> **DATA IN THIS EXERCISE**:

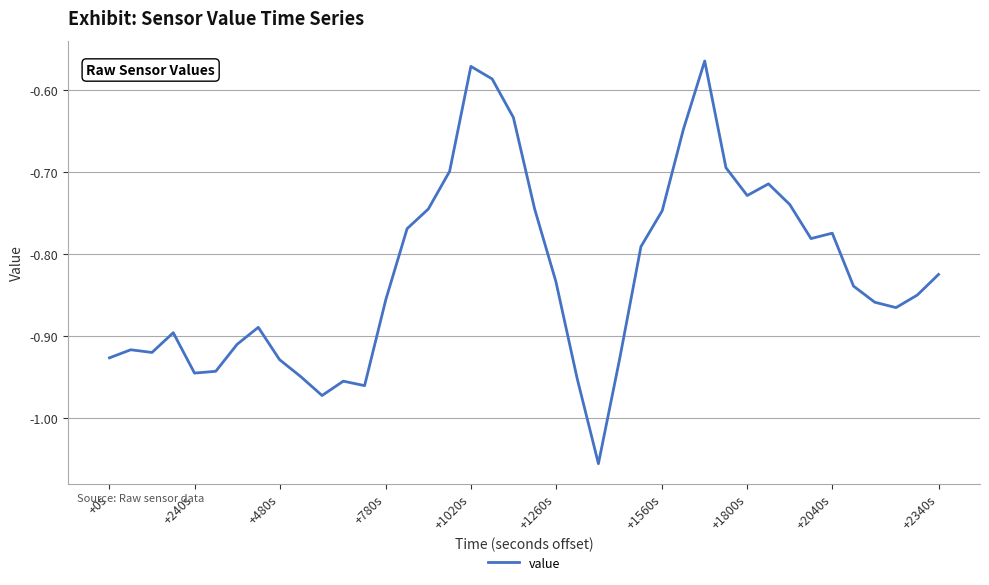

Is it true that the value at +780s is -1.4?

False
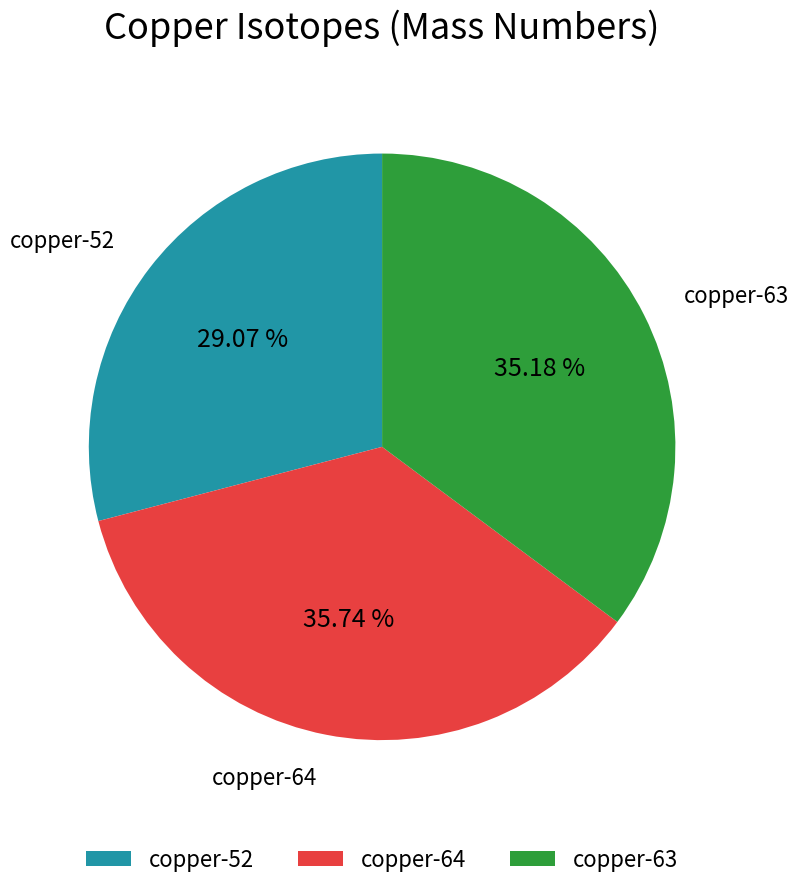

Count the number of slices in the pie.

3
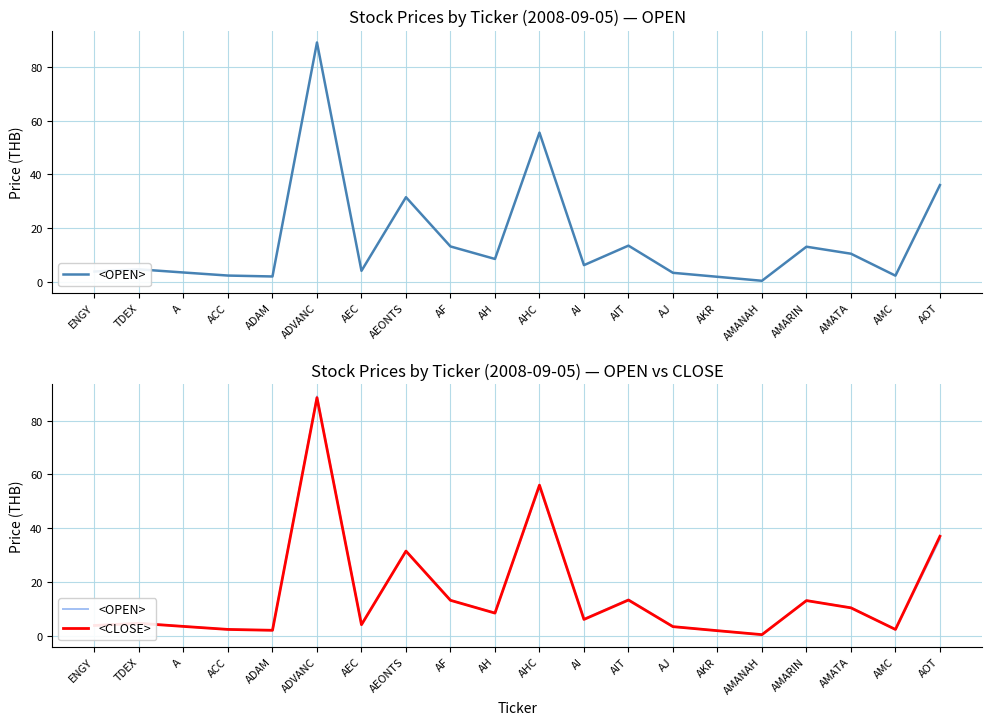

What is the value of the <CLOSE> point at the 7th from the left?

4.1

> **TASK TO CARRY OUT**: Retype the text of all the entries above word for word, with the same line breaks, and omit the pictures.

> **RESULT FOR THIS TASK**:
Is it true that the value at +780s is -1.4?

False

Count the number of slices in the pie.

3

What is the value of the <CLOSE> point at the 7th from the left?

4.1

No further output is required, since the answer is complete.